=== Text excerpt ===

We Found Victim’s Name On Mortuary’s List But Did Not See His Corpse, Witness Tells NHRC Panel

We Found Victim’s Name On Mortuary’s List But Did Not See His Corpse, Witness Tells NHRC Panel

A lawyer and rights activist, Maxwell Opara, on Wednesday, told the independent investigative panel on violations of rights by the defunct SARS and other police units that when he and others conducted a search at the Gwagwalada Specialist Hospital, they did not find the remains of alleged police extrajudicial killing victim though his name was found in the mortuary’s entry.

 

Opara, who was issued with a witness summons by the panel having been mentioned by a petitioner, Mercy Patrick, he accompanied her to the hospital to search for the remains of her husband.

 

Mrs Patrick had in her petition, filed on behalf of her husband, Patrick Oche, with the number, 2020/IIP-SARS/ABJ/146, alleged extrajudicial killing of her husband, against IPO defunct SARS, FCT; OC SARS, FCT, Commissioner of Police and the Inspector-General of Police.

 

Testifying before the panel Opara informed that he was in company with two other lawyers and the petitioner went to the mortuary with a view to searching for Oche’s corpse, adding that they were unable to see the corpse through the deceased name was found in the mortuary’s entry.



In his words, “We did not see the corpse but we saw the victim’s name in the mortuary’s entry. The man we met at the mortuary asked us to go and find out from the hospital management.”

=== Supplied entries ===

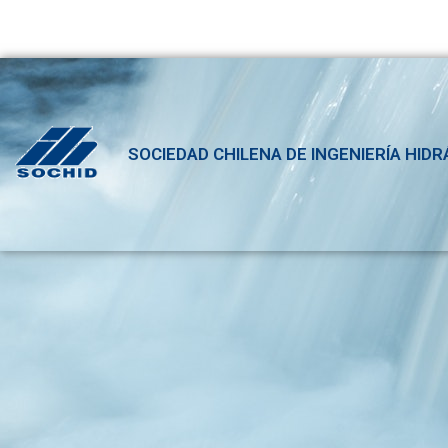
SOCIEDAD CHILENA DE INGENIERÍA HIDR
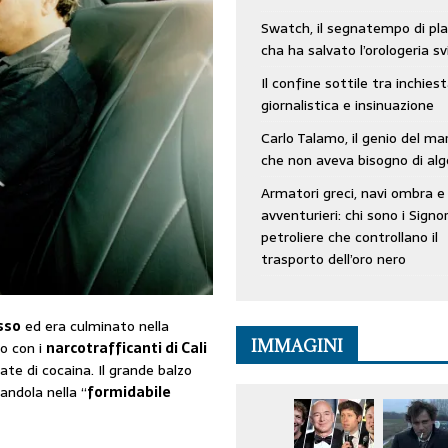
Swatch, il segnatempo di pla
cha ha salvato l’orologeria sv
Il confine sottile tra inchies
giornalistica e insinuazione
Carlo Talamo, il genio del ma
che non aveva bisogno di alg
Armatori greci, navi ombra e
avventurieri: chi sono i Signor
petroliere che controllano il
trasporto dell’oro nero
sso
ed era culminato nella
IMMAGINI
do con i
narcotrafficanti di Cali
late di cocaina. Il grande balzo
andola nella “
formidabile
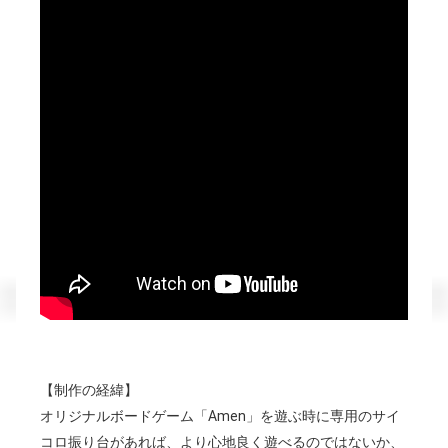
【
制作の経緯】
オリジナルボードゲーム「Amen」を遊ぶ時に専用のサイ
コロ振り台があれば、より心地良く遊べるのではないか、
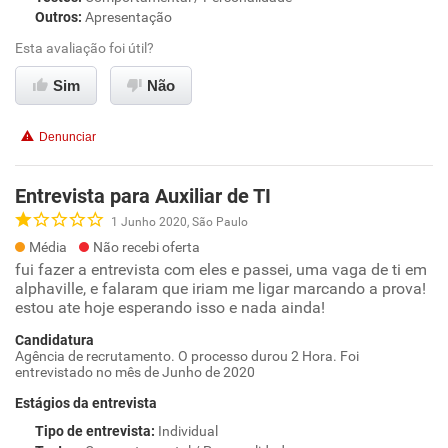
Outros
:
Apresentação
Esta avaliação foi útil?
Sim
Não
Denunciar
Entrevista para Auxiliar de TI
1 Junho 2020, São Paulo
Média
Não recebi oferta
fui fazer a entrevista com eles e passei, uma vaga de ti em
alphaville, e falaram que iriam me ligar marcando a prova!
estou ate hoje esperando isso e nada ainda!
Candidatura
Agência de recrutamento. O processo durou 2 Hora. Foi
entrevistado no mês de Junho de 2020
Estágios da entrevista
Tipo de entrevista
:
Individual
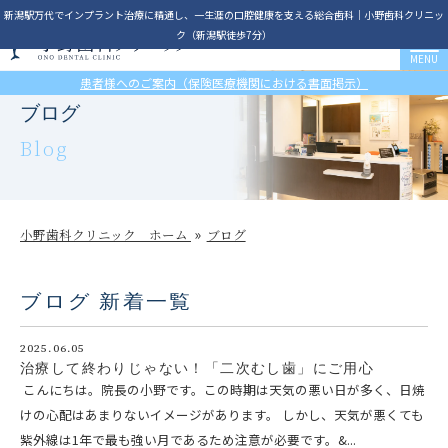
新潟駅万代でインプラント治療に精通し、一生涯の口腔健康を支える総合歯科｜小野歯科クリニッ
ク（新潟駅徒歩7分）
患者様へのご案内（保険医療機関における書面掲示）
ブログ
Blog
小野歯科クリニック ホーム
ブログ
ブログ 新着一覧
2025.06.05
治療して終わりじゃない！「二次むし歯」にご用心
こんにちは。院長の小野です。この時期は天気の悪い日が多く、日焼
けの心配はあまりないイメージがあります。 しかし、天気が悪くても
紫外線は1年で最も強い月であるため注意が必要です。&...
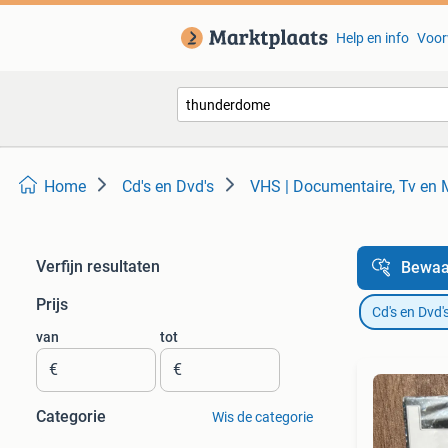
Help en info
Voor
Home
Cd's en Dvd's
VHS | Documentaire, Tv en 
Verfijn resultaten
Bewaa
Prijs
Cd's en Dvd'
van
tot
€
€
Categorie
Wis de categorie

===

Continue the news report on Maxwell Opara's testimony to the NHRC panel, starting after its last sentence.

# Exercise result
Led in evidence by a counsel for the panel, Kwandundu Okoh, Opara informed that his organisation had no documentation of cases as of the time Oche’s matter was reported to it, adding that the organisation had handled over 20 similar cases.

 

The summoned witness further told the panel that when they asked the police about the case that they (police) were investigating it.

 

When cross-examined by the lead counsel for the police, James Idachaba, Opara said they went to the hospital without any policemen, adding that he could not report it to the police as the allegation was against them.

 

“I went to the Gwagwalada Hospital with the complainant without a policeman. The allegation is against the police and they cannot be a judge in their own matter.

 

“What we did was to verify the allegation she (petitioner) made. The police wanted to kill the matter. We first wanted to identify the corpse of her husband where she said his remains were taken to,” the witness told the panel.



Mrs Patrick had earlier told the panel that on November 20, 2012, her husband, Patrick Oche, told her that he was going to his village for a marriage ceremony and would call her late, adding that she later received a call that her husband was murdered in his car at Masaka, Nasarawa State, by some people.

 

She added that his body was deposited at the Gwagwalada Specialist Hospital she was not allowed to see the body when she got it.

 

The petitioner told the panel that when they got there, in the hospital entry list of November 20 to 22, 2012, the husband’s name was there but they were told that his body was not there.

 

Patrick told the panel that her husband’s car was parked at the SARS’s office at Garki in Abuja and she did not have access to it, lamenting that she and her children were suffering.